InputStream inputStream = url.openStream();
BufferedReader buffer = new BufferedReader(new InputStreamReader(input));
String token = buffer.lines.collect(Collectors.joining("\n"));
client.join(channelId, token).then(...);

var applicationId = '...';
var userId = '...';
var channelId = '...';
var deviceId = navigator.userAgent;
 
var client = new fm.liveswitch.Client("https://liveswitch.server:8443/sync", applicationId, userId, deviceId);
 
var url = 'https://app.server/token/join'
   + '?deviceId=' + client.getDeviceId()
   + "&channelId=" + channelId;
 
var xhr = new XMLHttpRequest();
xhr.open('POST', url, true)
xhr.onreadystatechange = function() {
   if (xhr.readyState == XMLHttpRequest.DONE && xhr.status == 200) {
       var token = xhr.response;
       client.join(channelId, token);
   }
}
xhr.send(null);

You must configure a /token/join endpoint to receive this request. The endpoint should respond with a join token that allows the client to join their requested channel. You generate this token using the GenerateClientJoinToken static method of the FM.LiveSwitch.Token class. Note that you must wrap the channel ID provided by the client in an instance of FM.LiveSwitch.ChannelClaim.

CSharp
Java

[Route("[controller]")]
public class TokenController : Controller
{
   private String secret;
   private UserManager<AppUser> userManager;
  
   public TokenController(UserManager<AppUser> userManager)
   {
       this.userManager = userManager;
   }
 
   [HttpPost("join")]
   public ContentResult Join([FromQuery]string deviceId, [FromQuery]string clientId, [FromQuery]string channelId)
   {
       var user = await this.userManager.GetUserAsync(this.User);
      
       return Content(FM.LiveSwitch.Token.GenerateClientJoinToken(
           user.ApplicationId,
           user.Id,
           deviceId,
           null,
           new FM.LiveSwitch.ChannelClaim(channelId),
           this.secret
       ));
   }
}

@Controller
@RequestMapping("/token")
public class TokenController {
   @Value("${secret}")
   private String secret;
 
   @PostMapping
   @ResponseBody
   public String join(
           @RequestParam(value="deviceId") String deviceId,
           @RequestParam(value="clientId") String clientId,
           @RequestParam(value="channelId") String channelId) {
       UserDetails auth = SecurityContextHolder.getContext().getAuthentication().getPrincipal();
      
       applicationId = auth.getApplicationName();
       userId = auth.getUsername();
      
       return fm.liveswitch.Token.generateClientJoinToken(
           applicationId,
           userId,
           deviceId,
           null,
           new fm.liveswitch.ChannelClaim(channelId),
           this.secret
       );
   }
}

Generate Token Using Third-Party Service

You can use a third-party service for authentication, such as Auth0.
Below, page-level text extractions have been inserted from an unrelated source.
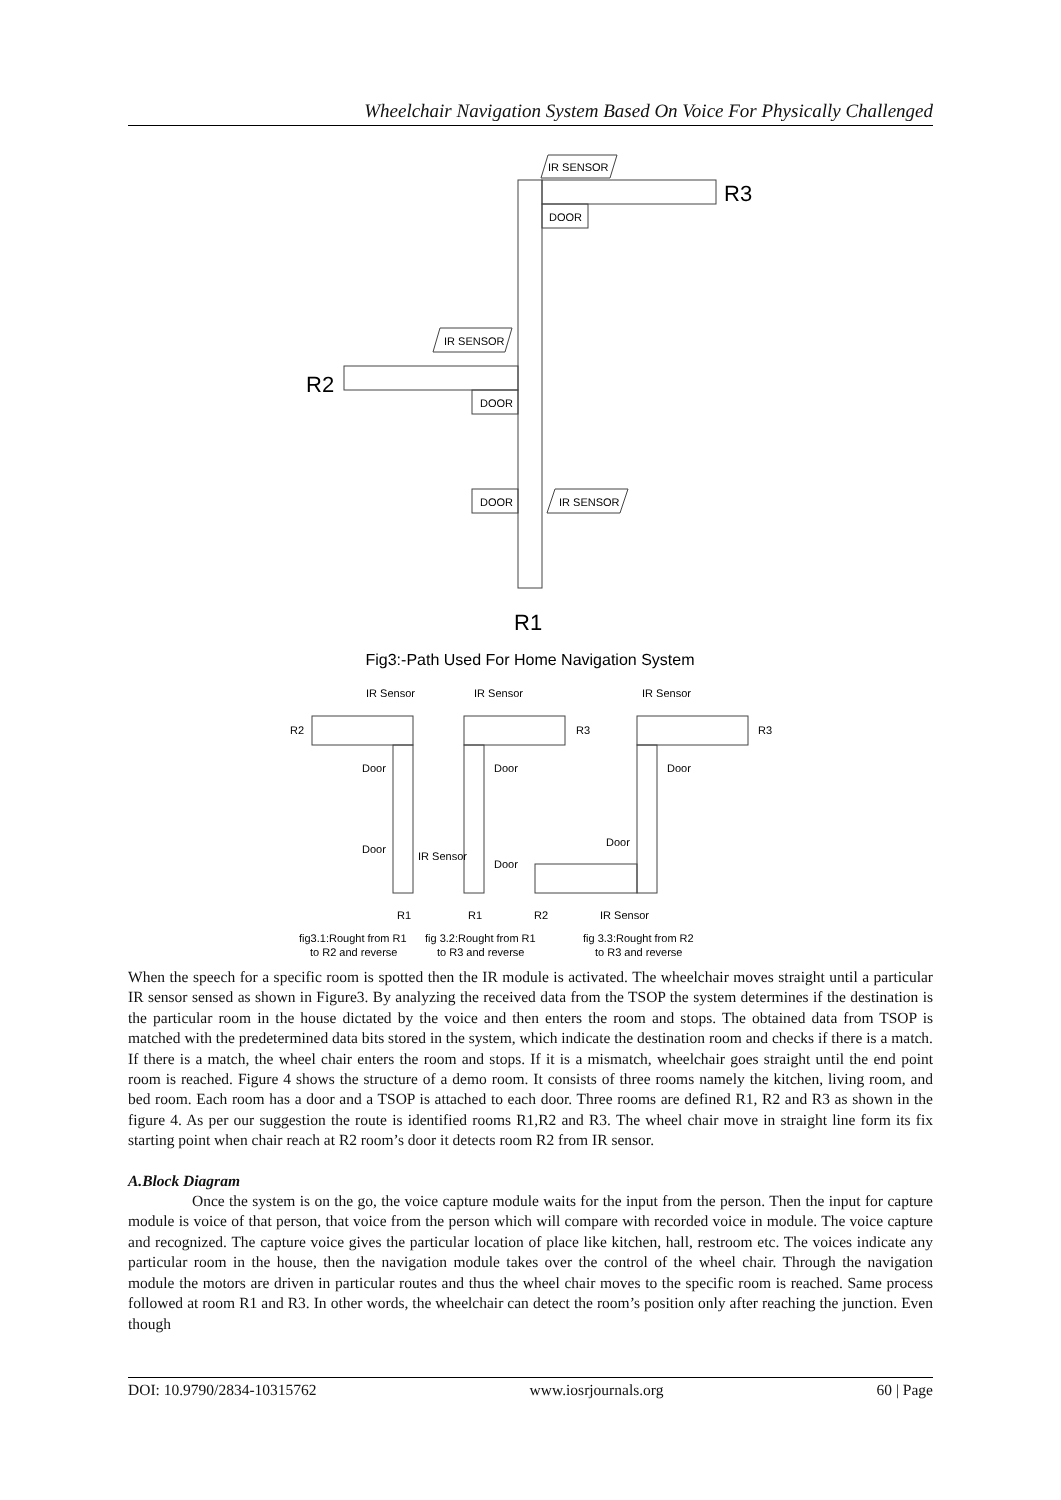Wheelchair Navigation System Based On Voice For Physically Challenged
IR SENSOR
DOOR
IR SENSOR
DOOR
DOOR
IR SENSOR
R3
R2
R1
Fig3:-Path Used For Home Navigation System
IR Sensor
IR Sensor
IR Sensor
R2
R3
R3
Door
Door
Door
Door
IR Sensor
Door
Door
R1
R1
R2
IR Sensor
fig3.1:Rought from R1
to R2 and reverse
fig 3.2:Rought from R1
to R3 and reverse
fig 3.3:Rought from R2
to R3 and reverse
When the speech for a specific room is spotted then the IR module is activated. The wheelchair moves straight until a particular IR sensor sensed as shown in Figure3. By analyzing the received data from the TSOP the system determines if the destination is the particular room in the house dictated by the voice and then enters the room and stops. The obtained data from TSOP is matched with the predetermined data bits stored in the system, which indicate the destination room and checks if there is a match. If there is a match, the wheel chair enters the room and stops. If it is a mismatch, wheelchair goes straight until the end point room is reached. Figure 4 shows the structure of a demo room. It consists of three rooms namely the kitchen, living room, and bed room. Each room has a door and a TSOP is attached to each door. Three rooms are defined R1, R2 and R3 as shown in the figure 4. As per our suggestion the route is identified rooms R1,R2 and R3. The wheel chair move in straight line form its fix starting point when chair reach at R2 room’s door it detects room R2 from IR sensor.
A.Block Diagram
Once the system is on the go, the voice capture module waits for the input from the person. Then the input for capture module is voice of that person, that voice from the person which will compare with recorded voice in module. The voice capture and recognized. The capture voice gives the particular location of place like kitchen, hall, restroom etc. The voices indicate any particular room in the house, then the navigation module takes over the control of the wheel chair. Through the navigation module the motors are driven in particular routes and thus the wheel chair moves to the specific room is reached. Same process followed at room R1 and R3. In other words, the wheelchair can detect the room’s position only after reaching the junction. Even though
DOI: 10.9790/2834-10315762 www.iosrjournals.org 60 | Page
You can also use a JWT library such as PHP-JWT to generate the tokens, as shown in the example code below.

Register Token

var secret = '...';
var token = jwt.sign({
   type: 'register',
   applicationId: '...',
   userId: '...',
   deviceId: '...',
   channels: [{ // optional, any count
       id: '...'
   }],
   clientRoles: ['...'], // optional, any count
   region: '...' // optional
}, secret, {
   algorithm: 'HS256',
   expiresIn: 300 // seconds
});

Join Token

var secret = '...';
var token = jwt.sign({
   type: 'join',
   applicationId: '...',
   userId: '...',
   deviceId: '...',
   clientId: '...',
   channels: [{ // exactly 1 required
       id: '...'
   }]
}, secret, {
   algorithm: 'HS256',
   expiresIn: 300 // seconds
});

Note

LiveSwitch only supports the HS256 algorithm.